С вечера посыпала крупа, а ночью подул ветер. Несколько раз выходил я за ворота телефонной станции, всматривался в город. Горели огни, во дворе стучал движок электростанции.

Уже начало светать. Степка спит на диване. Скоро он сменит меня, и я прилягу.

Заботливый сторож вскипятил чай, принес ковригу хлеба, нарезал конской колбасы. После завтрака, когда я только закрыл глаза, Степка резко дернул меня за РУку.

 — К телефону.

Я беру трубку.

 — Слушаю. Что? Мачинская волость. Кто говорит?

 — Секретарь комитета.

 — В чем дело?

Тревожный голос молодого парня, бывшего помощником у писаря Суркова, прерывисто сообщает:

 — В Маче… на базаре…

 — Ну?

 — Воинский и Сурков народ подняли…

 — Ну?!

 — Большевиков ловят… Делегатов съезда в чижовку заперли.

 — Дальше?

 — Убить хотят…

 — Что за черт!.. Ну–ну!..

 — Вот самого Шугаева ведут… Избивают… Шугаев Степан поехал на выборы в Мачу. Село это от нас всего в пяти верстах.

 — Скоро будем, — ждите! — крикнул я.

Так быстро там и не ждали нас. Мы ворвались неожиданно и… во–время. Возле волости гудела огромная толпа. Прижатые к постаменту памятника Александру Второму, Шугаев и несколько мачинских делегатов, избранных на съезд, крича что‑то, яростно отбивались от наседавших. Некоторым из них связали руки. Сам Шугаев с разорванным в клочья пальто, с залитым кровью лицом, отталкивал от себя пьяного и разъяренного воинского начальника.
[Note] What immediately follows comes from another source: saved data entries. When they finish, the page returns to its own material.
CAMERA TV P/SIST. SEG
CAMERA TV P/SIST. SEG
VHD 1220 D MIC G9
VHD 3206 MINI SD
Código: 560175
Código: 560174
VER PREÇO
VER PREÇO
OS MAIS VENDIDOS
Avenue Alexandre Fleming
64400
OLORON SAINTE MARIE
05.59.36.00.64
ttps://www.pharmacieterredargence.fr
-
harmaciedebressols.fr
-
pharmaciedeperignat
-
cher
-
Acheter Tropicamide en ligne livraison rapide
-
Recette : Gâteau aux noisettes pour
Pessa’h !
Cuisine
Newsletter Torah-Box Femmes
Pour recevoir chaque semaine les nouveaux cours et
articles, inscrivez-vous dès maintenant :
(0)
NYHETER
Мы врезались в гущу толпы. Стоявшие сзади отхлынули. Быстро окружили тех, кто был возле памятника. Вверх несколько выстрелов, снова вскрики, и уже вся толпа дрогнула и, обсыпаемая снегом, раздалась в стороны.
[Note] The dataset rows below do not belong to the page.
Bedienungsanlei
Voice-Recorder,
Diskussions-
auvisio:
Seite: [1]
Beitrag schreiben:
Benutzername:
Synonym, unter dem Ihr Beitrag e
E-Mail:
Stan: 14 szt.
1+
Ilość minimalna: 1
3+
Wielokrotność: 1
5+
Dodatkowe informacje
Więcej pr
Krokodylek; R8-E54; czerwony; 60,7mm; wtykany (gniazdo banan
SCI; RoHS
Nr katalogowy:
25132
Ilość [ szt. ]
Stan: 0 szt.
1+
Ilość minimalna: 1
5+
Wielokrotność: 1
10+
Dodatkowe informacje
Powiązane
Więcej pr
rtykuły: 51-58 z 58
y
Гигант Филя прямо с лошади ринулся вниз на воинского и быстро подмял его под себя. Его помощник, мордвин Михалкин, уже крутил руки бывшему мачинскому писарю Суркову…
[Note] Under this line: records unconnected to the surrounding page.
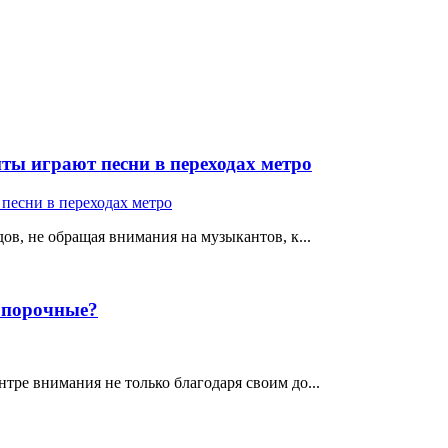
ты играют песни в переходах метро
ов, не обращая внимания на музыкантов, к...
е порочные?
тре внимания не только благодаря своим до...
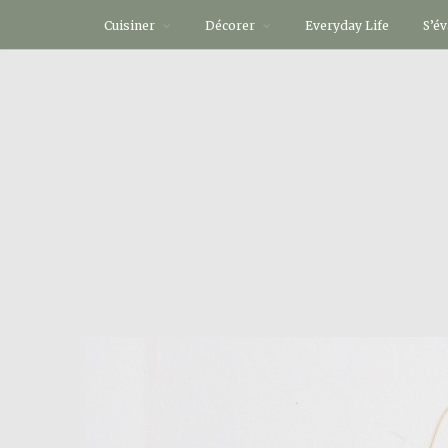
Cuisiner
Décorer
Everyday Life
S’é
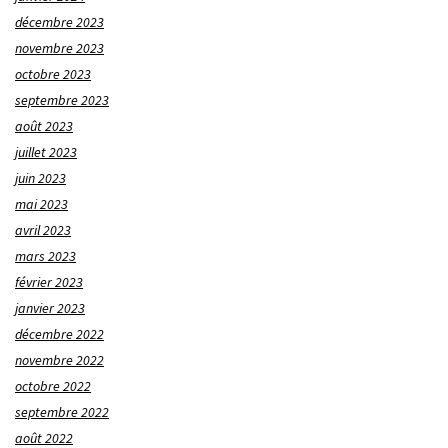
décembre 2023
novembre 2023
octobre 2023
septembre 2023
août 2023
juillet 2023
juin 2023
mai 2023
avril 2023
mars 2023
février 2023
janvier 2023
décembre 2022
novembre 2022
octobre 2022
septembre 2022
août 2022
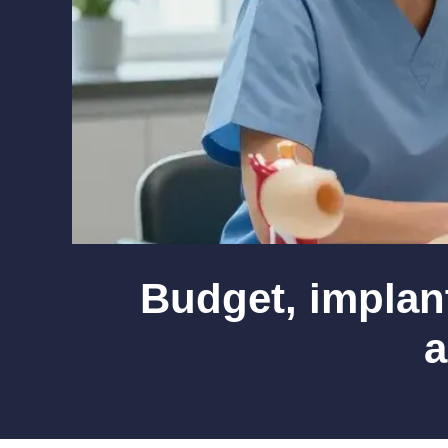
Budget, implant
a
Всех, кого, мы захватили, доставили в город.

И вот теперь Шугаев, Филя и я третьи сутки чиним допросы. Более десятка разных людей прошло через меня. Главарей–эсеров решили отправить в губернский совет.

 — Веди следующего! — приказал я часовому.

Распахнулась высокая дверь, и часовой ввел рыжего бородатого мужчину в добротной шубе, крытой черным сукном. Сняв лохматую шапку, вошедший колюче огляделся и встал передо мной. Мне очень запомнился этот мужик. Изо всей силы яростно хлестал он уздой по голове и по лиду хромого солдата, избранного делегатом. Мне пришлось наставить на бородатого наган, но он все продолжал бить и бить и что‑то орал. Лишь выстрел над ухом охладил его пыл. Я запомнил звериное лицо его и свирепый крик.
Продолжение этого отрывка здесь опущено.